# SUPPLIED ENTRIES
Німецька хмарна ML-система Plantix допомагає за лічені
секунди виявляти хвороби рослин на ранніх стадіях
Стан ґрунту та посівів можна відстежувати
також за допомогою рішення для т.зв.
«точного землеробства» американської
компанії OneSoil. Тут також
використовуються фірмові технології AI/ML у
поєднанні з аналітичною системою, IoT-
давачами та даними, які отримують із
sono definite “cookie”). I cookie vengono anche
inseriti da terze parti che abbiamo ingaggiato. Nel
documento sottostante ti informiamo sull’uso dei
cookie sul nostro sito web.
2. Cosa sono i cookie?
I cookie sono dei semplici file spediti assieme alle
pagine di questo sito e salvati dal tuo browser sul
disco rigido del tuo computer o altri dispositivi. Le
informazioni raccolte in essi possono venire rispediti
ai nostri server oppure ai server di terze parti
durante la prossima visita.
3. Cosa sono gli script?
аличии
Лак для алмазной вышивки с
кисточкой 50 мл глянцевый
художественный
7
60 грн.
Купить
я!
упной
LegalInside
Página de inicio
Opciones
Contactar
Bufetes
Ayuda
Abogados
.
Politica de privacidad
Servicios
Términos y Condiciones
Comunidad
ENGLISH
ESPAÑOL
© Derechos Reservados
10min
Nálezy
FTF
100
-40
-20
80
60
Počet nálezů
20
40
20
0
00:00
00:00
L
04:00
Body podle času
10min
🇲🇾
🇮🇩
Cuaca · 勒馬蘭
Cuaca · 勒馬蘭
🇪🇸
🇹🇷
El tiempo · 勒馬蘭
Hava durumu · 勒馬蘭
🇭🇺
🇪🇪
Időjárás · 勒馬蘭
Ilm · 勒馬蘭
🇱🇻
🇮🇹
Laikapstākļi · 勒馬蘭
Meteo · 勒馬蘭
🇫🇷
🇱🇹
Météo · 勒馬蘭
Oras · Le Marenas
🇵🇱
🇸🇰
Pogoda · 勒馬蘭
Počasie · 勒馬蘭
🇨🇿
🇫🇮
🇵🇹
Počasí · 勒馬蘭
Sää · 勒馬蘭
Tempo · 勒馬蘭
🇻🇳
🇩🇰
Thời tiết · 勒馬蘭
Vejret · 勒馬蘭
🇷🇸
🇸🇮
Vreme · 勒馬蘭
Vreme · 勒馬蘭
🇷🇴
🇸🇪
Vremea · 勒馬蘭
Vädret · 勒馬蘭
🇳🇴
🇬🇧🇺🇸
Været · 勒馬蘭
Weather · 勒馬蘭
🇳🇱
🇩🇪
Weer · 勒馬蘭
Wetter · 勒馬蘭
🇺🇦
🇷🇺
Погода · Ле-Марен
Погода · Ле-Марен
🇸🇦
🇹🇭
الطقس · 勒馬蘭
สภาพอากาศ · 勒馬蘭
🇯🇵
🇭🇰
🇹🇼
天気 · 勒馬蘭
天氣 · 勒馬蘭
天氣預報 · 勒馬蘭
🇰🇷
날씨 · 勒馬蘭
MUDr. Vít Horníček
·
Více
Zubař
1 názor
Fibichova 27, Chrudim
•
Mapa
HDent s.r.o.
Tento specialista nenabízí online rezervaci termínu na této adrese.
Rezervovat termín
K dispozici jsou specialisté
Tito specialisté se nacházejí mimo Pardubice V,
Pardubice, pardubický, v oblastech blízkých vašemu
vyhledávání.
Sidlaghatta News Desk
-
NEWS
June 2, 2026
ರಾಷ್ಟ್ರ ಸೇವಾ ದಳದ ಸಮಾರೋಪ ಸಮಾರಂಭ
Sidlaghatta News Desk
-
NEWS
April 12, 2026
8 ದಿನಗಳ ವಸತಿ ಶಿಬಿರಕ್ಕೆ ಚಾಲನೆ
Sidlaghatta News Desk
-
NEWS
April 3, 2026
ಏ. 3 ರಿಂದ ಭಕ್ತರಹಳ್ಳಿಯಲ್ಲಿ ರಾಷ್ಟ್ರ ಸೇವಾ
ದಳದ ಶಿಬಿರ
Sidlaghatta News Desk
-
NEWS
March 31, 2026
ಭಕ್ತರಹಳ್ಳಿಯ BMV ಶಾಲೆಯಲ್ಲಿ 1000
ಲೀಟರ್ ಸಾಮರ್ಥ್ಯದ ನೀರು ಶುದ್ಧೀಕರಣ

# DIRECTIONS
Rewrite all the text in the data above as a Markdown table with the columns "No." and "Text". Give each line its own row and leave out blank lines.

# ANSWER TO THE EXERCISE
| No. | Text |
|---|---|
| 1 | Німецька хмарна ML-система Plantix допомагає за лічені |
| 2 | секунди виявляти хвороби рослин на ранніх стадіях |
| 3 | Стан ґрунту та посівів можна відстежувати |
| 4 | також за допомогою рішення для т.зв. |
| 5 | «точного землеробства» американської |
| 6 | компанії OneSoil. Тут також |
| 7 | використовуються фірмові технології AI/ML у |
| 8 | поєднанні з аналітичною системою, IoT- |
| 9 | давачами та даними, які отримують із |
| 10 | sono definite “cookie”). I cookie vengono anche |
| 11 | inseriti da terze parti che abbiamo ingaggiato. Nel |
| 12 | documento sottostante ti informiamo sull’uso dei |
| 13 | cookie sul nostro sito web. |
| 14 | 2. Cosa sono i cookie? |
| 15 | I cookie sono dei semplici file spediti assieme alle |
| 16 | pagine di questo sito e salvati dal tuo browser sul |
| 17 | disco rigido del tuo computer o altri dispositivi. Le |
| 18 | informazioni raccolte in essi possono venire rispediti |
| 19 | ai nostri server oppure ai server di terze parti |
| 20 | durante la prossima visita. |
| 21 | 3. Cosa sono gli script? |
| 22 | аличии |
| 23 | Лак для алмазной вышивки с |
| 24 | кисточкой 50 мл глянцевый |
| 25 | художественный |
| 26 | 7 |
| 27 | 60 грн. |
| 28 | Купить |
| 29 | я! |
| 30 | упной |
| 31 | LegalInside |
| 32 | Página de inicio |
| 33 | Opciones |
| 34 | Contactar |
| 35 | Bufetes |
| 36 | Ayuda |
| 37 | Abogados |
| 38 | . |
| 39 | Politica de privacidad |
| 40 | Servicios |
| 41 | Términos y Condiciones |
| 42 | Comunidad |
| 43 | ENGLISH |
| 44 | ESPAÑOL |
| 45 | © Derechos Reservados |
| 46 | 10min |
| 47 | Nálezy |
| 48 | FTF |
| 49 | 100 |
| 50 | -40 |
| 51 | -20 |
| 52 | 80 |
| 53 | 60 |
| 54 | Počet nálezů |
| 55 | 20 |
| 56 | 40 |
| 57 | 20 |
| 58 | 0 |
| 59 | 00:00 |
| 60 | 00:00 |
| 61 | L |
| 62 | 04:00 |
| 63 | Body podle času |
| 64 | 10min |
| 65 | 🇲🇾 |
| 66 | 🇮🇩 |
| 67 | Cuaca · 勒馬蘭 |
| 68 | Cuaca · 勒馬蘭 |
| 69 | 🇪🇸 |
| 70 | 🇹🇷 |
| 71 | El tiempo · 勒馬蘭 |
| 72 | Hava durumu · 勒馬蘭 |
| 73 | 🇭🇺 |
| 74 | 🇪🇪 |
| 75 | Időjárás · 勒馬蘭 |
| 76 | Ilm · 勒馬蘭 |
| 77 | 🇱🇻 |
| 78 | 🇮🇹 |
| 79 | Laikapstākļi · 勒馬蘭 |
| 80 | Meteo · 勒馬蘭 |
| 81 | 🇫🇷 |
| 82 | 🇱🇹 |
| 83 | Météo · 勒馬蘭 |
| 84 | Oras · Le Marenas |
| 85 | 🇵🇱 |
| 86 | 🇸🇰 |
| 87 | Pogoda · 勒馬蘭 |
| 88 | Počasie · 勒馬蘭 |
| 89 | 🇨🇿 |
| 90 | 🇫🇮 |
| 91 | 🇵🇹 |
| 92 | Počasí · 勒馬蘭 |
| 93 | Sää · 勒馬蘭 |
| 94 | Tempo · 勒馬蘭 |
| 95 | 🇻🇳 |
| 96 | 🇩🇰 |
| 97 | Thời tiết · 勒馬蘭 |
| 98 | Vejret · 勒馬蘭 |
| 99 | 🇷🇸 |
| 100 | 🇸🇮 |
| 101 | Vreme · 勒馬蘭 |
| 102 | Vreme · 勒馬蘭 |
| 103 | 🇷🇴 |
| 104 | 🇸🇪 |
| 105 | Vremea · 勒馬蘭 |
| 106 | Vädret · 勒馬蘭 |
| 107 | 🇳🇴 |
| 108 | 🇬🇧🇺🇸 |
| 109 | Været · 勒馬蘭 |
| 110 | Weather · 勒馬蘭 |
| 111 | 🇳🇱 |
| 112 | 🇩🇪 |
| 113 | Weer · 勒馬蘭 |
| 114 | Wetter · 勒馬蘭 |
| 115 | 🇺🇦 |
| 116 | 🇷🇺 |
| 117 | Погода · Ле-Марен |
| 118 | Погода · Ле-Марен |
| 119 | 🇸🇦 |
| 120 | 🇹🇭 |
| 121 | الطقس · 勒馬蘭 |
| 122 | สภาพอากาศ · 勒馬蘭 |
| 123 | 🇯🇵 |
| 124 | 🇭🇰 |
| 125 | 🇹🇼 |
| 126 | 天気 · 勒馬蘭 |
| 127 | 天氣 · 勒馬蘭 |
| 128 | 天氣預報 · 勒馬蘭 |
| 129 | 🇰🇷 |
| 130 | 날씨 · 勒馬蘭 |
| 131 | MUDr. Vít Horníček |
| 132 | · |
| 133 | Více |
| 134 | Zubař |
| 135 | 1 názor |
| 136 | Fibichova 27, Chrudim |
| 137 | • |
| 138 | Mapa |
| 139 | HDent s.r.o. |
| 140 | Tento specialista nenabízí online rezervaci termínu na této adrese. |
| 141 | Rezervovat termín |
| 142 | K dispozici jsou specialisté |
| 143 | Tito specialisté se nacházejí mimo Pardubice V, |
| 144 | Pardubice, pardubický, v oblastech blízkých vašemu |
| 145 | vyhledávání. |
| 146 | Sidlaghatta News Desk |
| 147 | - |
| 148 | NEWS |
| 149 | June 2, 2026 |
| 150 | ರಾಷ್ಟ್ರ ಸೇವಾ ದಳದ ಸಮಾರೋಪ ಸಮಾರಂಭ |
| 151 | Sidlaghatta News Desk |
| 152 | - |
| 153 | NEWS |
| 154 | April 12, 2026 |
| 155 | 8 ದಿನಗಳ ವಸತಿ ಶಿಬಿರಕ್ಕೆ ಚಾಲನೆ |
| 156 | Sidlaghatta News Desk |
| 157 | - |
| 158 | NEWS |
| 159 | April 3, 2026 |
| 160 | ಏ. 3 ರಿಂದ ಭಕ್ತರಹಳ್ಳಿಯಲ್ಲಿ ರಾಷ್ಟ್ರ ಸೇವಾ |
| 161 | ದಳದ ಶಿಬಿರ |
| 162 | Sidlaghatta News Desk |
| 163 | - |
| 164 | NEWS |
| 165 | March 31, 2026 |
| 166 | ಭಕ್ತರಹಳ್ಳಿಯ BMV ಶಾಲೆಯಲ್ಲಿ 1000 |
| 167 | ಲೀಟರ್ ಸಾಮರ್ಥ್ಯದ ನೀರು ಶುದ್ಧೀಕರಣ |